> **Exercise requirements**: When you restate the entries that follow, keep every word exactly and drop the pictures.

(Records from a data collection)
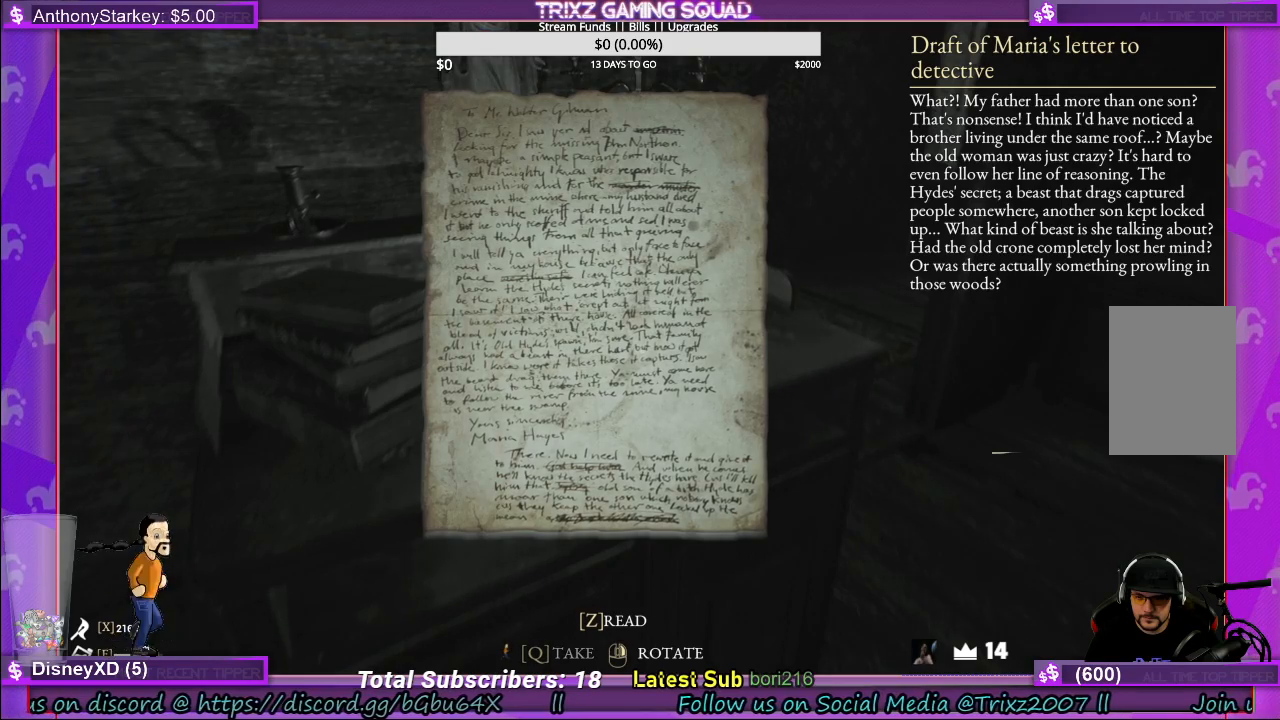
{"keys": [], "mouse": [], "events": []}
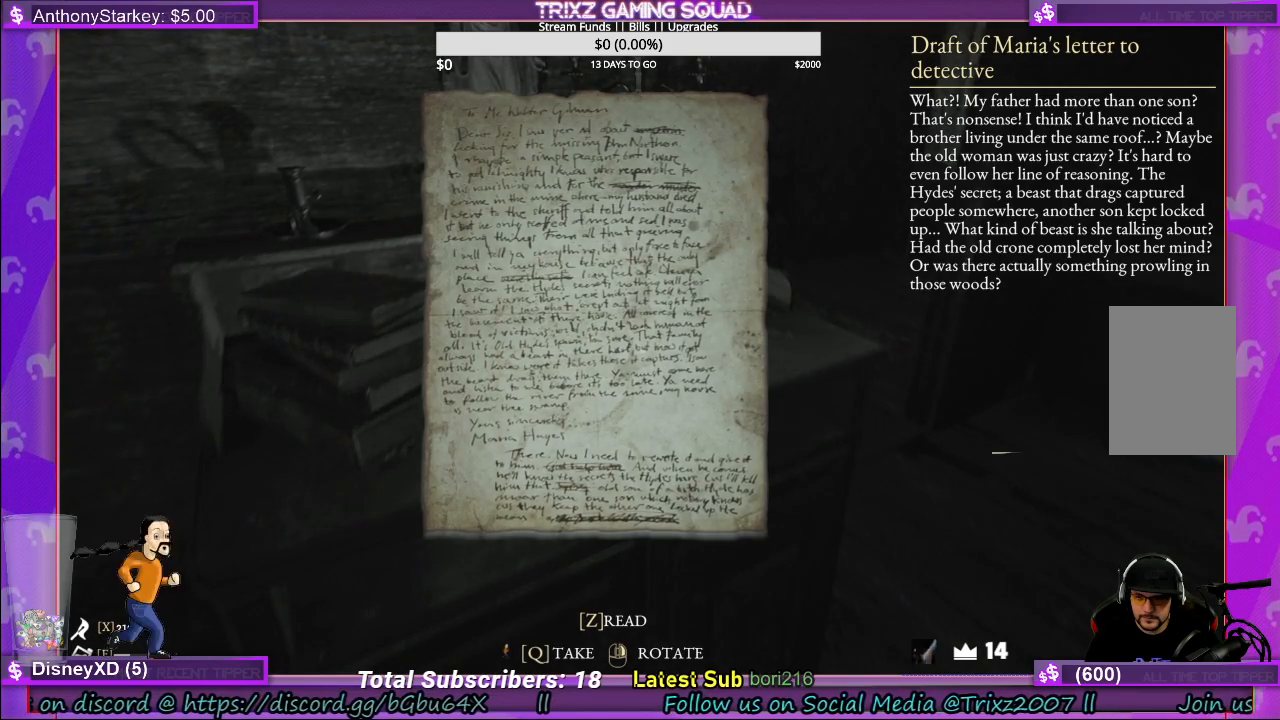
{"keys": [], "mouse": [], "events": [[233, "mouse_left", "down"], [317, "mouse_left", "up"]]}
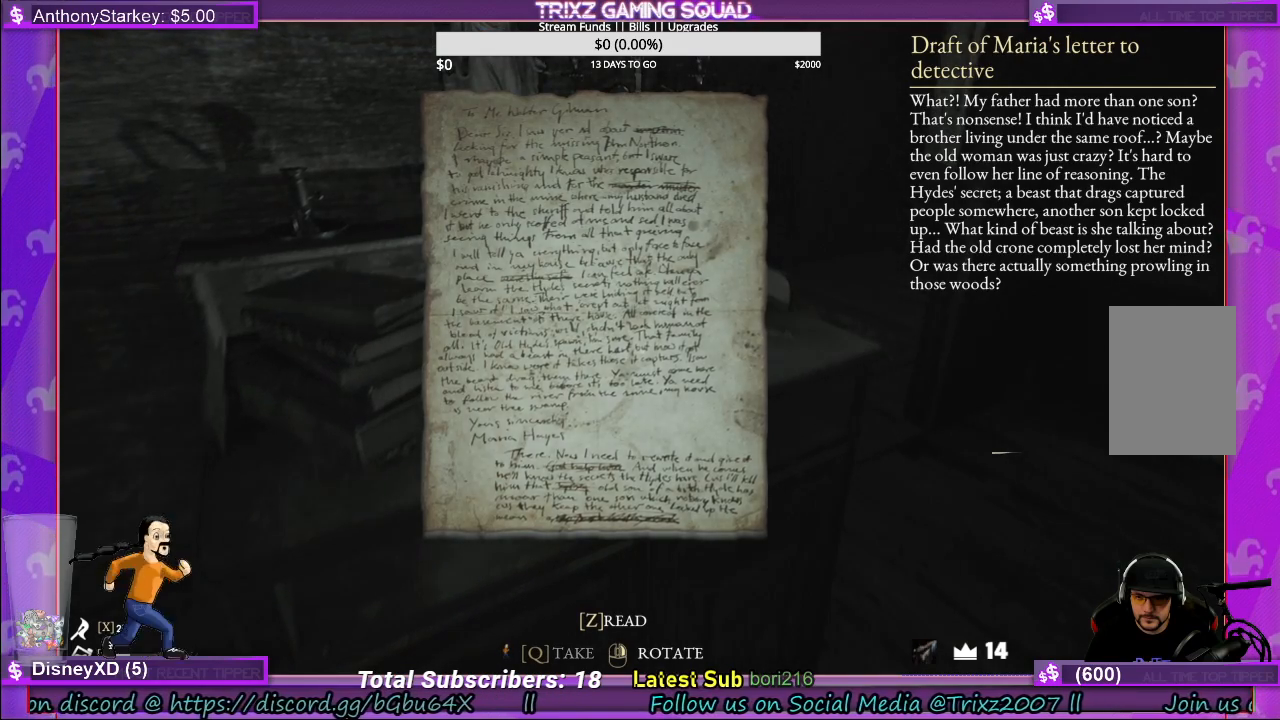
{"keys": [], "mouse": [], "events": []}
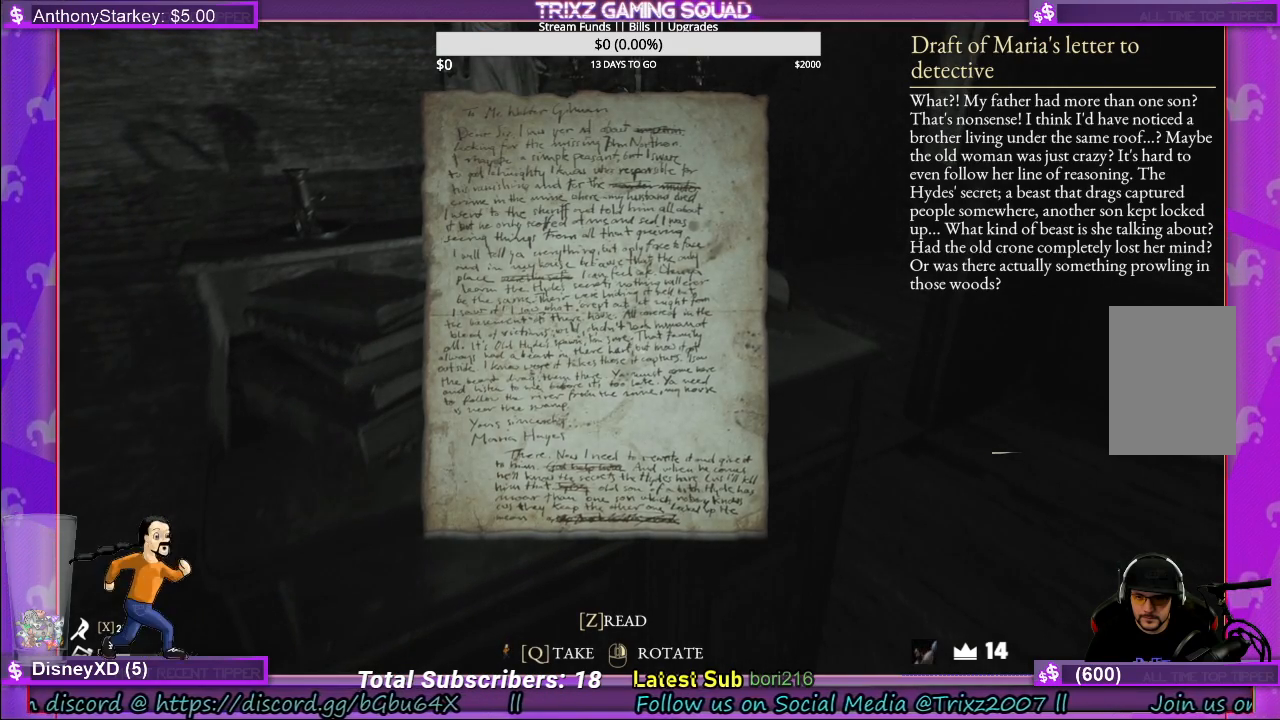
{"keys": [], "mouse": [], "events": []}
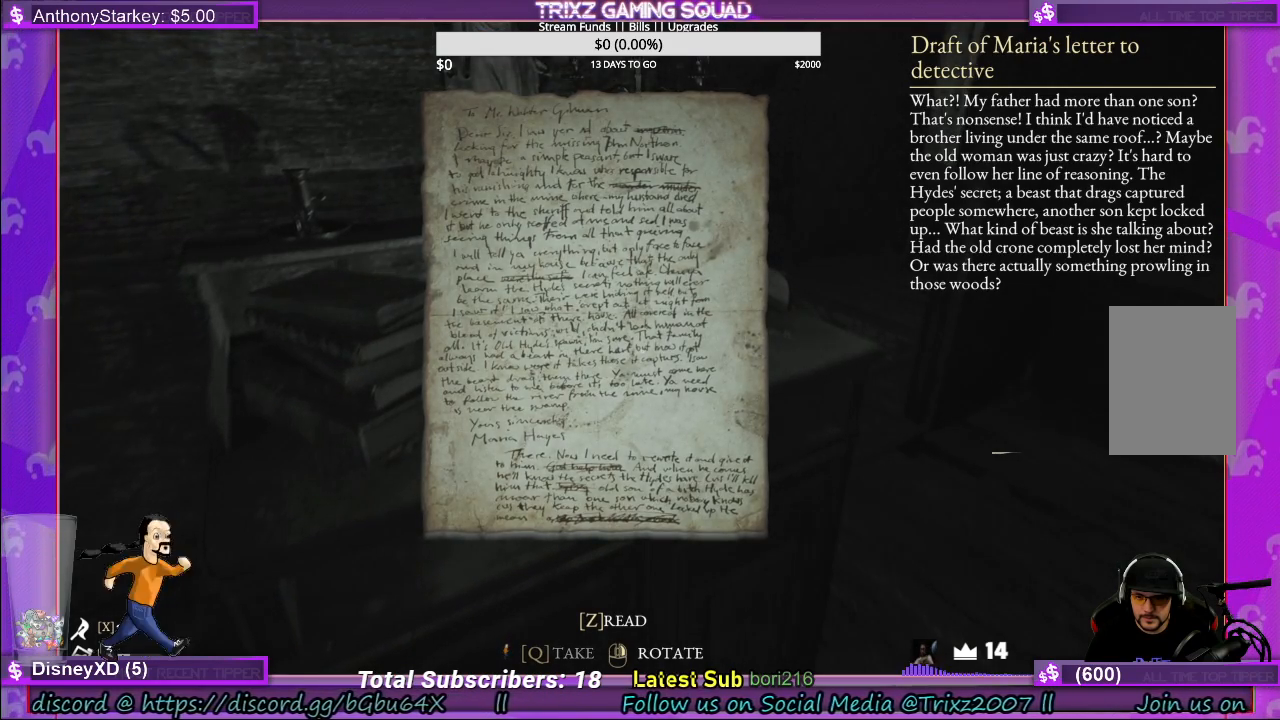
{"keys": [], "mouse": ["left"], "events": [[317, "mouse_left", "down"], [400, "mouse_left", "up"], [467, "mouse_left", "down"]]}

> **Output below**:
{"keys": [], "mouse": [], "events": []}
{"keys": [], "mouse": [], "events": [[233, "mouse_left", "down"], [317, "mouse_left", "up"]]}
{"keys": [], "mouse": [], "events": []}
{"keys": [], "mouse": [], "events": []}
{"keys": [], "mouse": ["left"], "events": [[317, "mouse_left", "down"], [400, "mouse_left", "up"], [467, "mouse_left", "down"]]}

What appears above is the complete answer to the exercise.